### Try it
Repeat every record exactly, but omit the images.

[Opening The records section]

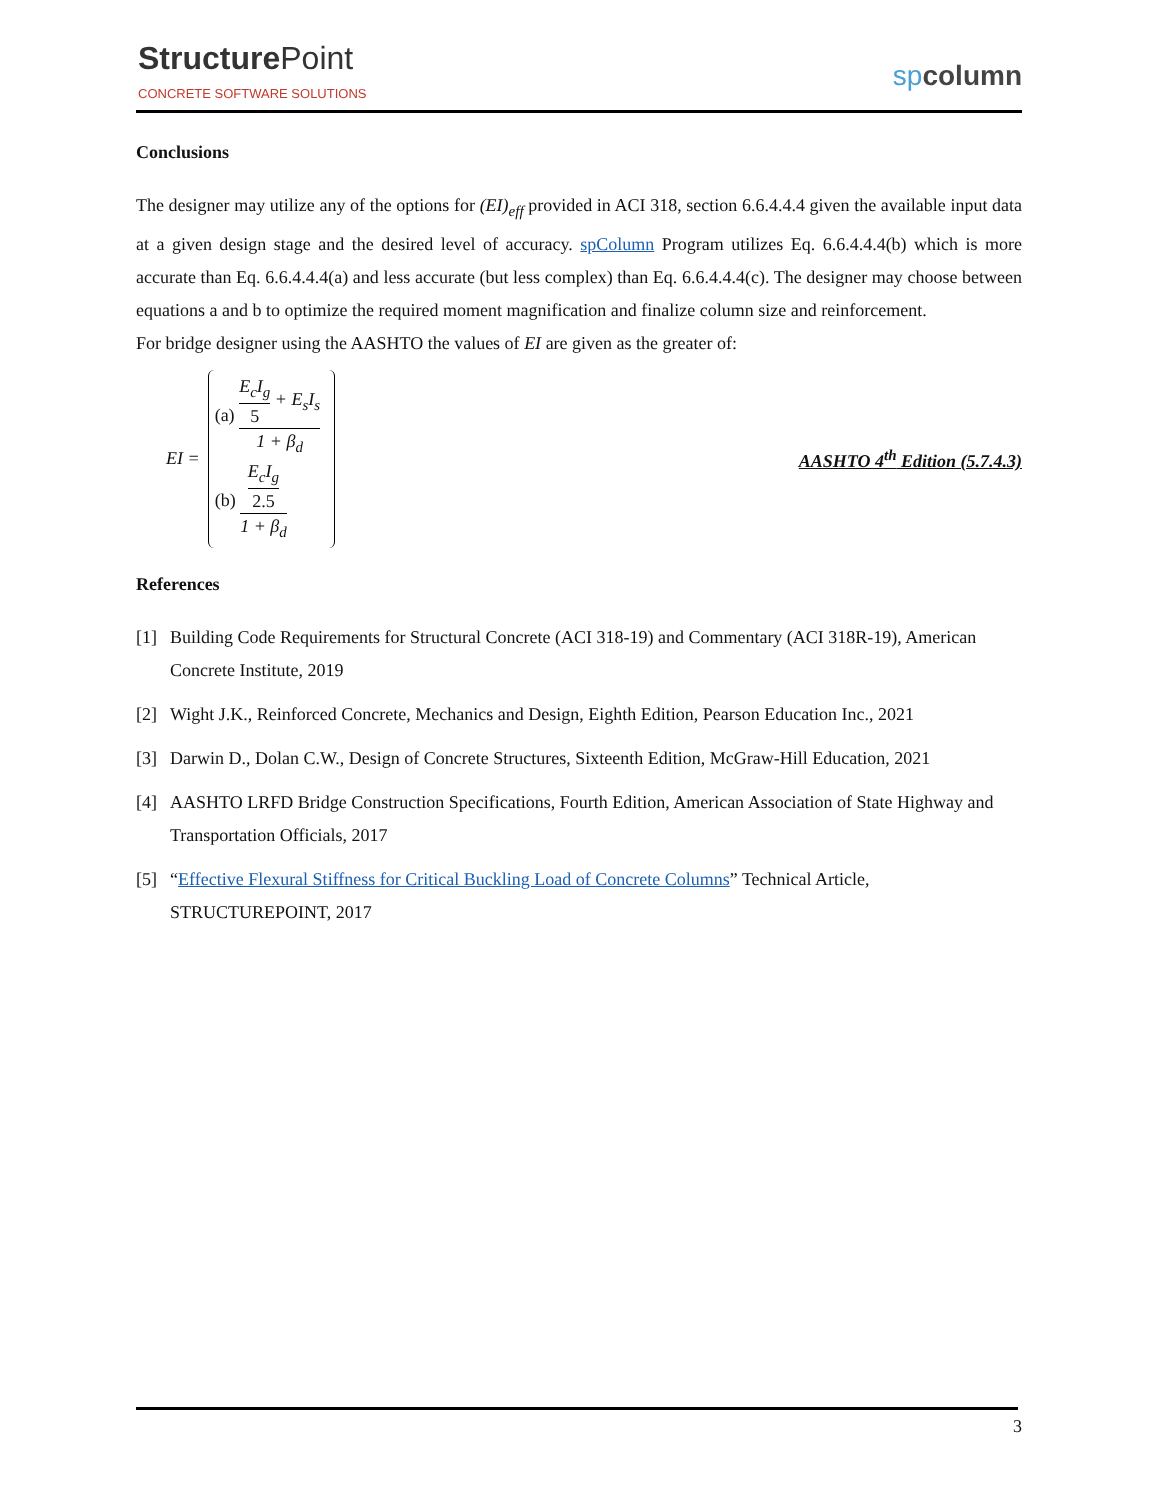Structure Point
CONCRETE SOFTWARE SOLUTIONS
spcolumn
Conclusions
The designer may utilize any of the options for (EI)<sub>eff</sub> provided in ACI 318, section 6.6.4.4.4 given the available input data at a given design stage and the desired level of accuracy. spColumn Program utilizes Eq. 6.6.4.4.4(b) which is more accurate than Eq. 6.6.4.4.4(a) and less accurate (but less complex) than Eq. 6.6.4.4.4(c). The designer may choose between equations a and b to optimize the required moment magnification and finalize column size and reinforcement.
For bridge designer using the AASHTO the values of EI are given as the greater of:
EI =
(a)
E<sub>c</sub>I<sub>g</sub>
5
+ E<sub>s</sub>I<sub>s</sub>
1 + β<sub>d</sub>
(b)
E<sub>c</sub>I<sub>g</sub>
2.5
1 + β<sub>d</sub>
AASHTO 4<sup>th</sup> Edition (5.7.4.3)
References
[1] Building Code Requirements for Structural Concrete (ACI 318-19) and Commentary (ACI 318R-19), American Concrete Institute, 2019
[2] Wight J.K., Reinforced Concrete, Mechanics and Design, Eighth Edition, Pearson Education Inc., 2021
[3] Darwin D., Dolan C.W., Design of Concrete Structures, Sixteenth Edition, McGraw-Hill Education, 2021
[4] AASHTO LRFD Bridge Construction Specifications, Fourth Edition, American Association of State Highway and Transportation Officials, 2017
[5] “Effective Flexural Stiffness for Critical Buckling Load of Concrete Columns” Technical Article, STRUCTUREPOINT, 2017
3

[Closing The records section]

### Completed task
Structure Point
CONCRETE SOFTWARE SOLUTIONS
spcolumn
Conclusions
The designer may utilize any of the options for (EI)<sub>eff</sub> provided in ACI 318, section 6.6.4.4.4 given the available input data at a given design stage and the desired level of accuracy. spColumn Program utilizes Eq. 6.6.4.4.4(b) which is more accurate than Eq. 6.6.4.4.4(a) and less accurate (but less complex) than Eq. 6.6.4.4.4(c). The designer may choose between equations a and b to optimize the required moment magnification and finalize column size and reinforcement.
For bridge designer using the AASHTO the values of EI are given as the greater of:
EI =
(a)
E<sub>c</sub>I<sub>g</sub>
5
+ E<sub>s</sub>I<sub>s</sub>
1 + β<sub>d</sub>
(b)
E<sub>c</sub>I<sub>g</sub>
2.5
1 + β<sub>d</sub>
AASHTO 4<sup>th</sup> Edition (5.7.4.3)
References
[1] Building Code Requirements for Structural Concrete (ACI 318-19) and Commentary (ACI 318R-19), American Concrete Institute, 2019
[2] Wight J.K., Reinforced Concrete, Mechanics and Design, Eighth Edition, Pearson Education Inc., 2021
[3] Darwin D., Dolan C.W., Design of Concrete Structures, Sixteenth Edition, McGraw-Hill Education, 2021
[4] AASHTO LRFD Bridge Construction Specifications, Fourth Edition, American Association of State Highway and Transportation Officials, 2017
[5] “Effective Flexural Stiffness for Critical Buckling Load of Concrete Columns” Technical Article, STRUCTUREPOINT, 2017
3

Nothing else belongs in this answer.